### ASSIGNED TASK
Needed from the data below: every line from the one with "Післясходовий гербіцид системної" up to and including the one with "Швидкий перегляд", repeated exactly and with nothing else.

[Extracted page text data]
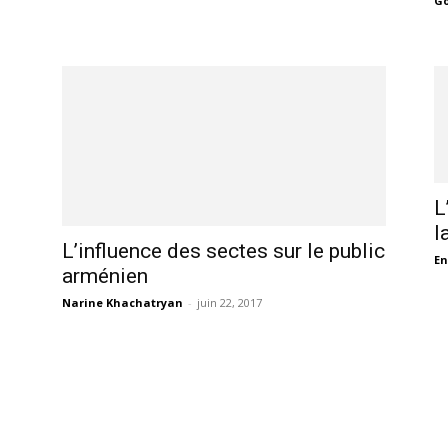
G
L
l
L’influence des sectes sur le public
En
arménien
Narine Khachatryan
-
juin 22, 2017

* * *

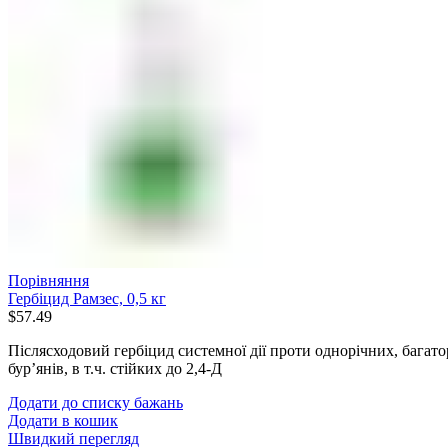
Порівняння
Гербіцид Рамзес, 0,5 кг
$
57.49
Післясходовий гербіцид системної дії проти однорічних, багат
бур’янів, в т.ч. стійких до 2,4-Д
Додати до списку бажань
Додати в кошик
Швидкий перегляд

### SOLVED PROBLEM
Післясходовий гербіцид системної дії проти однорічних, багат
бур’янів, в т.ч. стійких до 2,4-Д
Додати до списку бажань
Додати в кошик
Швидкий перегляд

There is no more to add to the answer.